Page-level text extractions
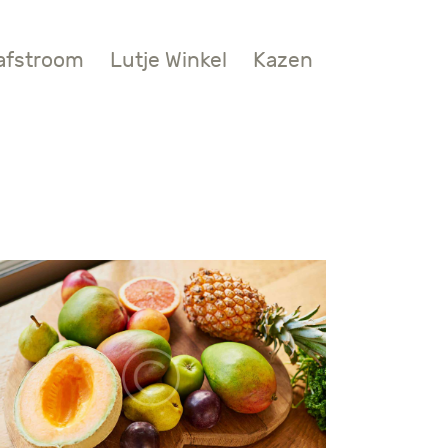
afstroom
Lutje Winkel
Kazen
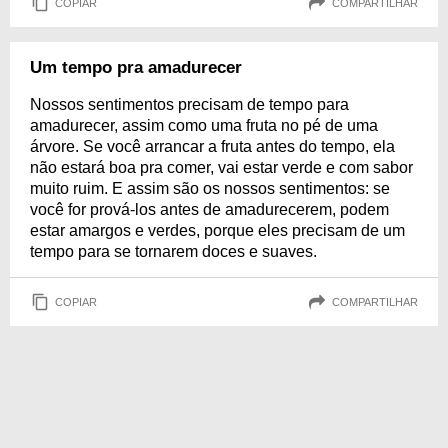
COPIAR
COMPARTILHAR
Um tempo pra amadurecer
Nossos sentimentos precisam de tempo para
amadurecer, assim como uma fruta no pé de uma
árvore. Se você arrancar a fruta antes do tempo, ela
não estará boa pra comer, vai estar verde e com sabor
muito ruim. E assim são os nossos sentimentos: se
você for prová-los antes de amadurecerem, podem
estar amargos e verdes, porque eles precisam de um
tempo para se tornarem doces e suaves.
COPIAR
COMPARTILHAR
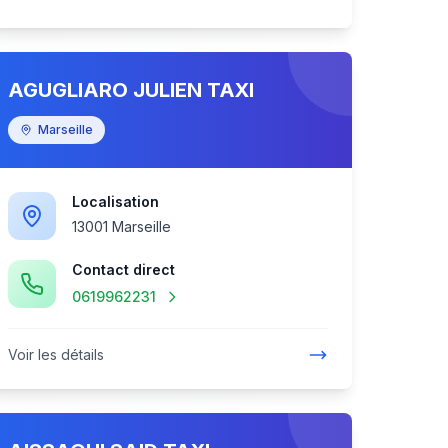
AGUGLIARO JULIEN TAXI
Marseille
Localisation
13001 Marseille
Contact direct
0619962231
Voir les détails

_WORK REQUEST_
Render every line of text read from the data as a JSON list of strings, one string per line, with blank lines omitted. Leave the pictures out.

_YOUR SOLUTION_
[
  "afstroom",
  "Lutje Winkel",
  "Kazen",
  "COPIAR",
  "COMPARTILHAR",
  "Um tempo pra amadurecer",
  "Nossos sentimentos precisam de tempo para",
  "amadurecer, assim como uma fruta no pé de uma",
  "árvore. Se você arrancar a fruta antes do tempo, ela",
  "não estará boa pra comer, vai estar verde e com sabor",
  "muito ruim. E assim são os nossos sentimentos: se",
  "você for prová-los antes de amadurecerem, podem",
  "estar amargos e verdes, porque eles precisam de um",
  "tempo para se tornarem doces e suaves.",
  "COPIAR",
  "COMPARTILHAR",
  "AGUGLIARO JULIEN TAXI",
  "Marseille",
  "Localisation",
  "13001 Marseille",
  "Contact direct",
  "0619962231",
  "Voir les détails"
]